Provided records:

-----

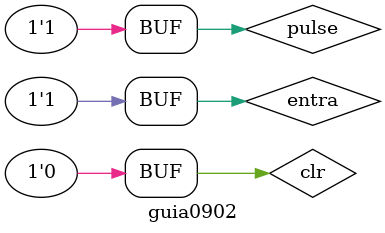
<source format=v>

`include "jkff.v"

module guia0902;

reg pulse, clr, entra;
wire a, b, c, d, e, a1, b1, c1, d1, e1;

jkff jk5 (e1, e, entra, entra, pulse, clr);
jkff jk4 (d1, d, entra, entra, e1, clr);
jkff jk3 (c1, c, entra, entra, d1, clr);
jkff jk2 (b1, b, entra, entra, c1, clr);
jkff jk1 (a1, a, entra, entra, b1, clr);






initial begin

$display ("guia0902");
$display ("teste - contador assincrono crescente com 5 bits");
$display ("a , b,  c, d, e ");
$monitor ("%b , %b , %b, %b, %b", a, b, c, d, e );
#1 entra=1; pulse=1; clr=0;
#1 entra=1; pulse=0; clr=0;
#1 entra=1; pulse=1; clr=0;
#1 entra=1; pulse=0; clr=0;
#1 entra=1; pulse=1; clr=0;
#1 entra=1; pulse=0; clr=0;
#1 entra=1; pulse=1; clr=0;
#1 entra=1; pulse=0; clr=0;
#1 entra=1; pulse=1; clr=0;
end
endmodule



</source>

-----

Problem details: Every line in the records above with the string "display" in it should be shown.

Solution to the exercise:
$display ("guia0902");
$display ("teste - contador assincrono crescente com 5 bits");
$display ("a , b,  c, d, e ");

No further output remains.